Significant: Bacterial or fungal superinfection (prolonged use). Nervous: Headache, convulsions, hallucinations, mental depression, ataxia, insomnia, vertigo, peripheral neuritis. GI: Diarrhoea, nausea, vomiting, anorexia, abdominal pain, pancreatitis, stomatitis. Hepatic: Hepatitis, neonatal jaundice and kernicterus. Genitourinary: Crystalluria, anuria, oliguria. Haematologic: Eosinophilia, leucopenia, thrombocytopenia. Otic: Tinnitus. Dermatologic: Rash, skin reactions.
Potentially Fatal: Stevens-Johnson syndrome, toxic epidermal necrolysis; blood dyscrasias (e.g. agranulocytosis, aplastic anaemia), hepatic necrosis.

Symptoms: Diarrhoea, nausea. Management: Symptomatic treatment. Continuous forced fluids and urine should be rendered alkaline.

May enhance the hypoglycaemic effect of sulfonylureas. Action antagonised by PABA and procaine group of local anaesthetics. May potentiate the effects of oral anticoagulants (e.g. warfarin), methotrexate, phenytoin, thiopentone anaesthetics. May decrease serum levels of ciclosporin. Increased risk of toxicity w/ aspirin. Increased risk of crystalluria w/ diuretics. May reduce the effect of oestrogen-containing OCs.
Potentially Fatal: Increased risk of agranulocytosis when given w/ clozapine.

Acidic preparations (e.g. cranberry juice) may cause crystalluria.

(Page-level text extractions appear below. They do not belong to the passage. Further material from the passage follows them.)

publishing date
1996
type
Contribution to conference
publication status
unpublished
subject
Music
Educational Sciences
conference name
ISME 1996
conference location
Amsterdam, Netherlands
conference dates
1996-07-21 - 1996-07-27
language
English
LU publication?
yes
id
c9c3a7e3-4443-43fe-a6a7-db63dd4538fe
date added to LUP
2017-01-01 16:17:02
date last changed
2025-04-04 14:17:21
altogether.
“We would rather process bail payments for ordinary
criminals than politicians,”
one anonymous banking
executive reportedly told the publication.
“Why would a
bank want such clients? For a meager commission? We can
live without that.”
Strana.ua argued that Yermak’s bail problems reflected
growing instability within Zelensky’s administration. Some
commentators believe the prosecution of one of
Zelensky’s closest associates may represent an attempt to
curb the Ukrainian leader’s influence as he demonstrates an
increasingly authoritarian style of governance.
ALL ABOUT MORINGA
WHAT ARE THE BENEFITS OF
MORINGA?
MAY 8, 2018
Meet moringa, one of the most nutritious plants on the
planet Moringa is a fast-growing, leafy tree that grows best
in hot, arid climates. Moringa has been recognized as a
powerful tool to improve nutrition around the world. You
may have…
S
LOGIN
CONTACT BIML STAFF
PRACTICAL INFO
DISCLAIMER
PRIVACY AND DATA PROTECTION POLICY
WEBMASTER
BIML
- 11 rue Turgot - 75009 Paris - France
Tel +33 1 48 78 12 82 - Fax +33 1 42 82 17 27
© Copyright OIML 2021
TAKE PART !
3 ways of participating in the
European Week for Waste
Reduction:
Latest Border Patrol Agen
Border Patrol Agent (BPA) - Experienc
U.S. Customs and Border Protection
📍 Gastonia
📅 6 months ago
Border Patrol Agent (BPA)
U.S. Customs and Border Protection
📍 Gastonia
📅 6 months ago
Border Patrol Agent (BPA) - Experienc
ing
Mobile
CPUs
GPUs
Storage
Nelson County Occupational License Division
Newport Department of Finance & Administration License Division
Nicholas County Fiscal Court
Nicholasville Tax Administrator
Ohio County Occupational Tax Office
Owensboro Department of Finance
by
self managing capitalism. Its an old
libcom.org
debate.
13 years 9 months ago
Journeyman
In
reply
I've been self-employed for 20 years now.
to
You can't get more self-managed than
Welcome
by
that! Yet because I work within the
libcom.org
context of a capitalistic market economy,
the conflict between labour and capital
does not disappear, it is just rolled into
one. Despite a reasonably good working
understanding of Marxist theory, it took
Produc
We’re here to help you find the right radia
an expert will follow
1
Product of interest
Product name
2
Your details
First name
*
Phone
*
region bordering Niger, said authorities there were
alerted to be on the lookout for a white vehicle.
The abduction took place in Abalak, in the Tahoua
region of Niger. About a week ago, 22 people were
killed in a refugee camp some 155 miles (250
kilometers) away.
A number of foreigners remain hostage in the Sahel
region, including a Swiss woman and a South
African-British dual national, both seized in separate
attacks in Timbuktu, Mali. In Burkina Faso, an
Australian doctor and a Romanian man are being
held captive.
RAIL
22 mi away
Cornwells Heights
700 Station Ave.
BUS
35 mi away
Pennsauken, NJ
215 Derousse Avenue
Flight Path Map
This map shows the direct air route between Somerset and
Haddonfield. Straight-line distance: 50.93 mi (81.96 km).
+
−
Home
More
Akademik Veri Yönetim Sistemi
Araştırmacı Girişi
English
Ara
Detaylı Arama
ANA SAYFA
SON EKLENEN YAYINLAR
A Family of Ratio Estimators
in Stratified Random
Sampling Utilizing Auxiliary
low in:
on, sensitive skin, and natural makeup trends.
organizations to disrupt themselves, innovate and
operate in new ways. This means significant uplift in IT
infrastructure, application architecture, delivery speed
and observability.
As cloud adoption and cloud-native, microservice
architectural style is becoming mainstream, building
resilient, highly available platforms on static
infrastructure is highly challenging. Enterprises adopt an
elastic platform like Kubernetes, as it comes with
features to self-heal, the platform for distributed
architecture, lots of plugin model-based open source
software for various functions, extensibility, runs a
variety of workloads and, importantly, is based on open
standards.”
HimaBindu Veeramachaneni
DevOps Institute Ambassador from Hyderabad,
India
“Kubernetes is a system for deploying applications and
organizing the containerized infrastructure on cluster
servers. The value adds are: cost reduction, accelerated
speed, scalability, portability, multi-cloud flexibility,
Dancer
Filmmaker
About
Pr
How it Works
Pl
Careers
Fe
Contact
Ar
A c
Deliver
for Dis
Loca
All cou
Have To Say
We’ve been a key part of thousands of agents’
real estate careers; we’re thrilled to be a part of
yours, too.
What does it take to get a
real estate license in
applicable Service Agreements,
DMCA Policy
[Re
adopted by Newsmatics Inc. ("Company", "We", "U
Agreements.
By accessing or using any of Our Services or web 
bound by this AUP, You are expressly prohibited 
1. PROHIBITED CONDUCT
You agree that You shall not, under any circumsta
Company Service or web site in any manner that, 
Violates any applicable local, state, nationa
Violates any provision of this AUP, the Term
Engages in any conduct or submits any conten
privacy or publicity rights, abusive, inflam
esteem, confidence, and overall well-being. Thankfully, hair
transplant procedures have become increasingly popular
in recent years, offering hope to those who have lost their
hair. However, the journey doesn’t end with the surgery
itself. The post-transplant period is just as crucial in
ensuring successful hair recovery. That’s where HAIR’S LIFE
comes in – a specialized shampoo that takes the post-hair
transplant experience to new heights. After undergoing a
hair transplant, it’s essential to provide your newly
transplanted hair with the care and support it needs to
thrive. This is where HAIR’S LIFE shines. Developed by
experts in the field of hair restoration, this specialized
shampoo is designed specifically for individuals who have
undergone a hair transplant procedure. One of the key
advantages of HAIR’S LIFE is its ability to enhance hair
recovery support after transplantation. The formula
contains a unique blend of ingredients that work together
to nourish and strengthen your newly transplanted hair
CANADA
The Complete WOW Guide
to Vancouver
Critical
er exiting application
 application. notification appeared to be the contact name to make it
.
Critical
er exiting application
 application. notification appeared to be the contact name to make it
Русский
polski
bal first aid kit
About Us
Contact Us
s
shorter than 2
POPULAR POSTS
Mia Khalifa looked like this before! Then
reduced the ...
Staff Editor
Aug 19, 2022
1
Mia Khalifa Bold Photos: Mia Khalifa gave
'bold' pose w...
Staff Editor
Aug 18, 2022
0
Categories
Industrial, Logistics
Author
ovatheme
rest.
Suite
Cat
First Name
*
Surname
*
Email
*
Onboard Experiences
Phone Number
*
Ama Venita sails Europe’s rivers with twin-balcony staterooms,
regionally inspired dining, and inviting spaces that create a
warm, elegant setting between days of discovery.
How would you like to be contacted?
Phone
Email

Interferes w/ estimation of urinary glucose, urobilinogen, urea and creatinine.

Sulfadiazine is a short-acting sulfonamide derivative w/ bacteriostatic action through competitive inhibition of bacterial synthesis of folic acid.
Absorption: Readily absorbed from the GI tract. Time to peak plasma concentration: 3-6 hr.
Distribution: Distributed into body tissues and fluids, including CSF. Crosses the placenta and enters breast milk. Plasma protein binding: 20-55%.
Metabolism: Metabolised via N-acetylation.
Excretion: Via urine (43-60% as unchanged drug, 15-40% as metabolites). Elimination half-life: Approx 10 hr.

Oral: Store between 20-25°C. Protect from light.

Sulphonamides

J01EC02 - sulfadiazine ; Belongs to the class of intermediate-acting sulfonamides. Used in the systemic treatment of infections.